■ **READING TEXT**
__________

Nations that touch the Equator (red) and the Prime Meridian (blue)

 

The IERS Reference Meridian (IRM), also called the International Reference Meridian, is the prime meridian (0° longitude) maintained by the International Earth Rotation and Reference Systems Service (IERS). It passes about 5.3 arcseconds east of George Biddell Airy's 1851 transit circle or 102 metres (335 ft) at the latitude of the Royal Observatory, Greenwich.  It is also the reference meridian of the Global Positioning System (GPS) operated by the United States Department of Defense, and of WGS84 and its two formal versions, the ideal International Terrestrial Reference System (ITRS) and its realization, the International Terrestrial Reference Frame (ITRF).

Location

The reason for the 5.3 arcsecond offset between the IERS Reference Meridian and the Airy transit circle is that the observations with the transit circle were based on the local vertical, while the IERS Reference is a geodetic longitude, that is, the plane of the meridian contains the center of mass of the Earth.

The International Hydrographic Organization adopted an early version of the IRM in 1983 for all nautical charts. The IRM was adopted for air navigation by the International Civil Aviation Organization on 3 March 1989. Tectonic plates slowly move over the surface of Earth, so most countries have adopted for their maps an IRM version fixed relative to their own tectonic plate as it existed at the beginning of a specific year. Examples include the North American Datum 1983 (NAD83), the European Terrestrial Reference Frame 1989 (ETRF89), and the Geocentric Datum of Australia 1994 (GDA94). Versions fixed to a tectonic plate differ from the global version by at most a few centimetres.

__________

■ **AVAILABLE DATA**
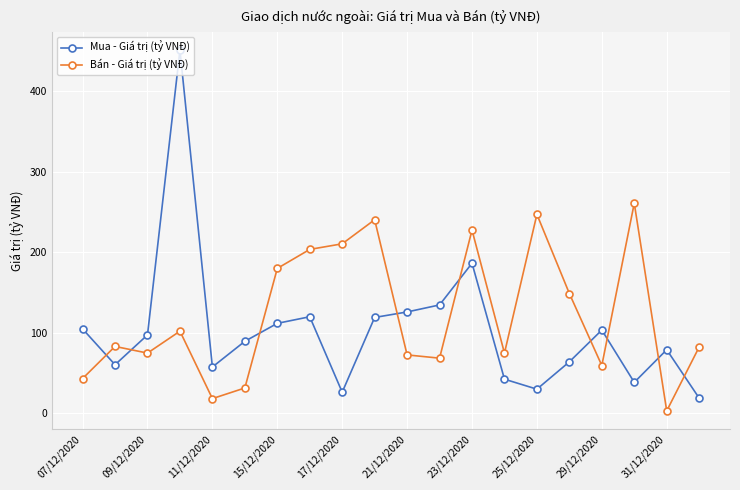

Rank the series by their maximum value, from lowest to highest.

Bán - Giá trị (tỷ VNĐ), Mua - Giá trị (tỷ VNĐ)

__________

■ **HOW TO COMPLETE THIS TASK**
Render into Spanish this sentence from the text on the IERS Reference Meridian: "The IRM was adopted for air navigation by the International Civil Aviation Organization on 3 March 1989."

■ **WRITTEN REPLY**
El IRM fue adoptado para la navegación aérea por la Organización de Aviación Civil Internacional el 3 de marzo de 1989.